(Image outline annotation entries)
--- Start ---

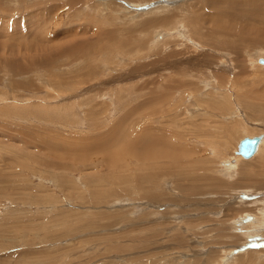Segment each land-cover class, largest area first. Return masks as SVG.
<instances>
[{
  "label": "rangeland",
  "instance_id": "rangeland-1",
  "mask_svg": "<svg viewBox=\"0 0 264 264\" xmlns=\"http://www.w3.org/2000/svg\"><path fill=\"white\" fill-rule=\"evenodd\" d=\"M259 57L264 0H0V264H264Z\"/></svg>",
  "mask_w": 264,
  "mask_h": 264
},
{
  "label": "water",
  "instance_id": "water-1",
  "mask_svg": "<svg viewBox=\"0 0 264 264\" xmlns=\"http://www.w3.org/2000/svg\"><path fill=\"white\" fill-rule=\"evenodd\" d=\"M258 62L264 64V59L259 58ZM260 136L254 137H244L237 144V154L241 155L244 158H249L256 151L257 145L259 143Z\"/></svg>",
  "mask_w": 264,
  "mask_h": 264
},
{
  "label": "bare ground",
  "instance_id": "bare-ground-1",
  "mask_svg": "<svg viewBox=\"0 0 264 264\" xmlns=\"http://www.w3.org/2000/svg\"><path fill=\"white\" fill-rule=\"evenodd\" d=\"M156 29V28H155ZM260 58V57H259ZM258 60V59H257ZM254 136H260V139H259V143H258V145H257V148H256V151L253 153V155L254 154H257L263 147H264V135H261V134H259V135H254ZM254 136H249V137H254ZM244 138V137H243ZM240 141V140H239ZM236 149H237V146H236ZM252 155V156H253ZM141 156H143L142 154H141ZM251 156V157H252ZM241 155H239V154H237L236 152H235V155H234V159L232 160V161H238V160H241ZM251 157H249V158H244V157H242L243 159H250ZM229 162V161H228ZM239 162V161H238ZM230 165V166H229ZM228 165V169L227 170H232L233 169V171H234V169H235V163L233 162L232 164L230 163ZM234 167V168H233ZM232 171V172H233ZM230 174V173H229ZM244 192V191H243ZM262 216V215H261ZM248 218H251V216H248ZM251 223H253V222H255V224H257V225H259L260 224V226H261V224L262 223H264V217L262 218V217H260V216H256L255 214H254V217H252L251 219ZM244 221V220H243ZM244 229V228H243ZM255 229H257V228H255ZM245 231V230H244ZM254 231V230H253ZM252 232V231H251Z\"/></svg>",
  "mask_w": 264,
  "mask_h": 264
}]
</instances>
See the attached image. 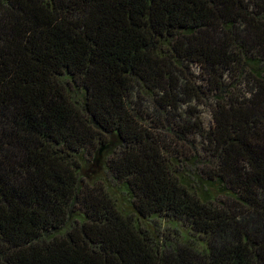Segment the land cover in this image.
I'll list each match as a JSON object with an SVG mask.
<instances>
[{
	"label": "trees",
	"instance_id": "1",
	"mask_svg": "<svg viewBox=\"0 0 264 264\" xmlns=\"http://www.w3.org/2000/svg\"><path fill=\"white\" fill-rule=\"evenodd\" d=\"M0 264H264V0H0Z\"/></svg>",
	"mask_w": 264,
	"mask_h": 264
},
{
	"label": "rangeland",
	"instance_id": "2",
	"mask_svg": "<svg viewBox=\"0 0 264 264\" xmlns=\"http://www.w3.org/2000/svg\"><path fill=\"white\" fill-rule=\"evenodd\" d=\"M201 114V117L204 119L205 123L208 124L210 117L209 110L206 107H202ZM98 176L103 178L105 175L104 173L100 172ZM105 179H107V177H105ZM112 184L113 183H108V186L110 187V194L116 201L117 207L122 210L124 214L131 215L133 210L127 196L122 193L121 188H117L118 185L112 187ZM139 223L154 237L156 241H159L165 236L171 239L172 243L174 244L175 240H172V238H178V234L186 236V232L181 227V223L174 224L168 221L167 219H164L159 216L151 217L148 219H140Z\"/></svg>",
	"mask_w": 264,
	"mask_h": 264
}]
</instances>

--- End ---

Pull out every line of the data above that contains the string "label".

The solution:
  "label": "rangeland",
  "label": "water",
  "label": "bare ground",
	"label": "trees",
	"label": "rangeland",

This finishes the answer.